Store API keys and tokens securely with SecretRef and vaults

OpenClaw supports external secrets via SecretRef—point config values at secrets managed by your vault instead of hardcoding API keys or tokens. Use openclaw secrets for local secret management. SecretRef coverage expanded to 64+ targets in 2026.2.

SecretRef

Reference secrets from external vaults (HashiCorp Vault, Doppler, etc.) in your config. Example for gateway auth:

Gateway token from vault
{
  "gateway": {
    "auth": {
      "mode": "token",
      "token": { "secretRef": "gateway/token" }
    }
  }
}

Channel tokens, API keys, and gateway auth can all use SecretRef.
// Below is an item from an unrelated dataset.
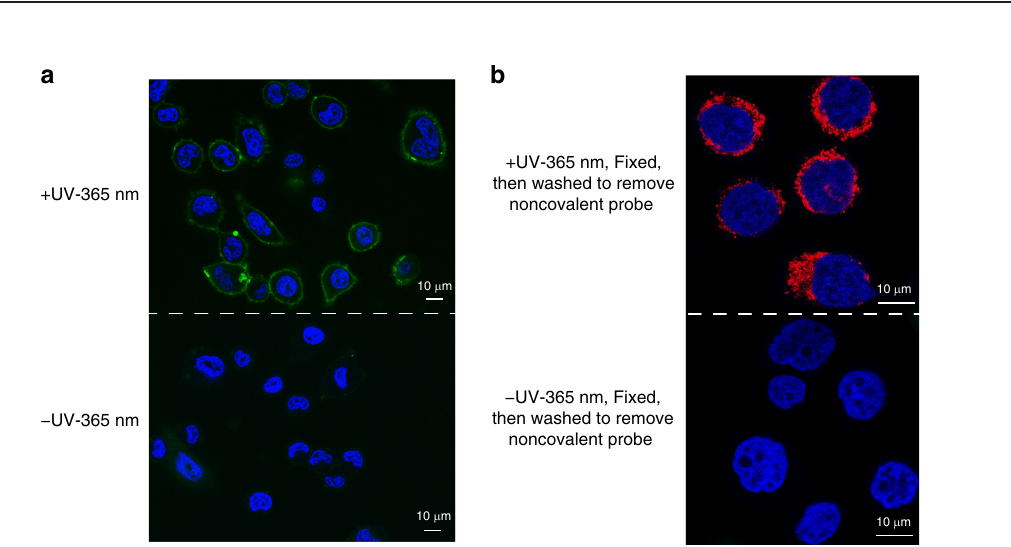
Fig. 6 Light-induced pro fi ling of endogenous kinases and mitochondria-targeted labeling in live cells. a Design of probe-1 targeting ATP binding site of kinase domain. Nitroso-probe-1 was photogenerated with temporal control. b Docking mode of STK24 kinase domain (PDB code:4QO9) with probe-1 (top), with photogenerated nitroso-probe-1 (bottom). c Venn diagrams showing the number of shared and unique kinases labeling with probe-1 from Jurkat cells and K562 cells, identi fi ed by LC – MS/MS after treatment of cells with probe-1. Captured protein kinases identi fi ed with ≥ 1 unique peptide, see Supplementary Information for details. d Schematic illustration of mitochondria-targeted temporal labeling via light-induced bioconjugation with fl uorescent Rho- o -NBA probe in living cells. e Confocal images of MDA-MB-468 cells stained with Rho- o -NBA probe (red channel), Rhodamine 123 (green channel), and Hoechst 33342 (blue channel) in different conditions: colocalization of Rho- o -NBA probe and Rhodamine 123 without light activation (top), colocalization of Rho- o -NBA probe, and Mito-EGFP reporter under light activation (bottom), without light activation see Supplementary Fig. 20b.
Supported targets include provider API keys, Discord/Telegram tokens, and gateway password.

openclaw secrets

The CLI provides local secret management:

  • openclaw secrets list — List configured secrets
  • openclaw secrets set <key> — Store a secret (prompts for value)
  • openclaw secrets export --unmasked — Export for headless/CI (use with care)

Secrets are stored in your OpenClaw home directory, encrypted when supported by the platform.

Vault Integration

Configure your vault provider so OpenClaw can resolve secretRef keys. Supported backends include HashiCorp Vault and Doppler. Set VAULT_ADDR, DOPPLER_TOKEN, or provider-specific env vars before starting the gateway.

See the official docs for vault provider setup and the full list of SecretRef targets.

Rotation and audit

  1. Rotate channel bot tokens after public-room tests.
  2. Re-run openclaw onboard after provider key leaks.
  3. Restart gateway and test one message per channel.

See hardening checklist.

Anti-patterns

Avoid checking .env into git, sharing tokens in Discord, or reusing the same bot token across staging and prod. Use openclaw secrets or vault refs per environment.